Éric Woerth : "Que le gouvernement se bouge"

Éric Woerth était l’invité du “petit déjeuner politique” de Patrick Roger le 19 juin 2020 sur Sud Radio, à retrouver du lundi au vendredi à 7h40.

Éric Woerth interviewé par Patrick Roger sur Sud Radio le 19 juin 2020 à 7h40.

Dans l’affaire Fillon, un micro-rebondissement a eu lieu avec les révélations, de la part de l’ancienne patronne du parquet national financier qui s’est chargé de l’enquête, de pressions reçues pour faire avancer rapidement l’affaire. Éric Woerth, député LR de l'Oise, président de la Commission des finances et ancien ministre, estime que "ce sont des propos qui sont importants" parce qu’ils montrent "une forme de fonctionnement". "Ça montre aussi que dans l’élection présidentielle de 2017, il y a eu un calendrier et qu’accélérer le calendrier, c’était au fond transformer, peut-être, les conditions de cette élection".

 

"François Fillon a quasiment été empêché de se présenter"

"En tout cas, ce n’est pas anodin", juge l’ancien ministre qui refuse de s’exprimer sur le fond de l’affaire Fillon, ce dernier ayant été reconnu coupable.

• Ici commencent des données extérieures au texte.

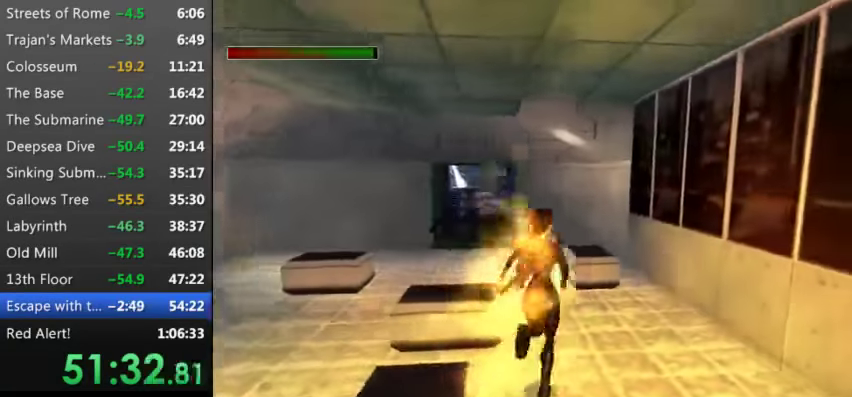
{"keys": ["left", "t", "up"], "events": [[33, "9", "up"], [200, "9", "down"], [333, "9", "up"]]}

Éric Woerth analyse toutefois que "le calendrier" de l’affaire "a été très important". "François Fillon a quasiment été empêché de se présenter" dans de bonnes conditions, ce qui peut expliquer en partie sa défaite au premier tour. "Il a été empêché globalement psychologiquement". "Toute accélération du calendrier, c’était l’empêcher encore plus d’être candidat à l’élection présidentielle".

Si le député ne se prononce pas sur l’indépendance de la justice, il considère qu’il "y a eu des décisions judiciaires qui ont été extrêmement rapides". Une position qui n’est pas nouvelle dans son parti. "La presse elle-même l’a dit". "On a rarement été aussi vite pour après, d’ailleurs, avoir une longue phase d’instruction." Pour ce qui est de dire qu’il s’agit là d’un véritable scandale judiciaire, Éric Woerth pèse ses mots : "je ne veux surtout pas le dire de cette façon-là" tout en déclarant que la justice "pourrait enquêter là-dessus". Pour lui, "ça a transformé le moment démocratique le plus important du pays". Il ne s’avance pas jusqu’à dire que l’issue de l’élection aurait changé : "peut-être, aurait-elle été la même, je ne présume, de rien".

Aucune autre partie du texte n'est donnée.